## INSTRUÇÃO DA TAREFA 1
Cite, linha por linha e sem alterações, todos os registros de dados armazenados, deixando as imagens de fora da resposta.

## TEXTO EM ESTUDO

IMAGENS DO FIM DO RAMAL FERROVIÁRIO DE DESCALVADO

Este local, em Araras, chama-se "Facão". A fotografia dos trilhos seguindo de Araras para Remanso, ao fundo, foi tirada pouco antes de seu arrancamento em 2002, de sobre o viaduto na via Anhanguera. Hoje, nem sombra de linha por ali. Foto RMG.

Hoje eu estava revendo algum material que coletei durante os últimos dezenove anos de pesquisas sobre as ferrovias brasileiras.

Esta região do Estado de São Paulo foi a que primeiro me chamou a atenção. A região entre Cordeirópolis e Descalvado, pode ser percorrida, tendo as cidades sempre à sua direita quando você percorre a via Anhanguera entre os quilômetros 153 e 227 - exceto as duas cidades das extremidades, Cordeirópolis e Descalvado, que ficam à esquerda e não tão próximas à estrada quanto as da direita. Além disso, há o fato de Porto Ferreira ser um dos berços da minha família,
A linha em 1996, em Porto Ferreira, segue para a estação, vinda de Laranja Azeda; ao fundo, fará uma curva para a esquerda para chegar à estação da cidade. Também nada sobrou. Foto RMG.

A saída para Porto Ferreira e Descalvado é a mesma, no quilômetro 227. A primeira cidade, para a direita. A segunda, para a esquerda.

Por que este trecho? Na verdade, todas essas cidades foram formadas ao longo da inicialmente chamada de Estrada do Mogy-Guassu - que, depois, teria rapidamente o seu nome alterado para Ramal de Descalvado. Estamos, aqui, falando de uma estrada de ferro construída entre 1876 e 1881.

## INSTRUÇÃO DA TAREFA 2
No texto sobre o ramal de Descalvado, em que período foi construída a estrada de ferro?

(Registros de dados armazenados)
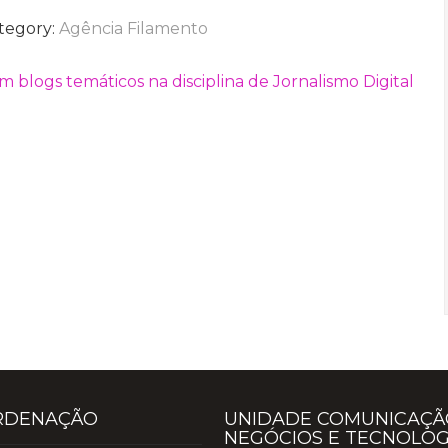
tegory:
Agência Filamento
m blogs temáticos na disciplina de Jornalismo Digital
RDENAÇÃO
UNIDADE COMUNICAÇÃ
NEGÓCIOS E TECNOLOG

## CAMPO DE RESPOSTA 1
tegory:
Agência Filamento
m blogs temáticos na disciplina de Jornalismo Digital
RDENAÇÃO
UNIDADE COMUNICAÇÃ
NEGÓCIOS E TECNOLOG

## CAMPO DE RESPOSTA 2
Entre 1876 e 1881.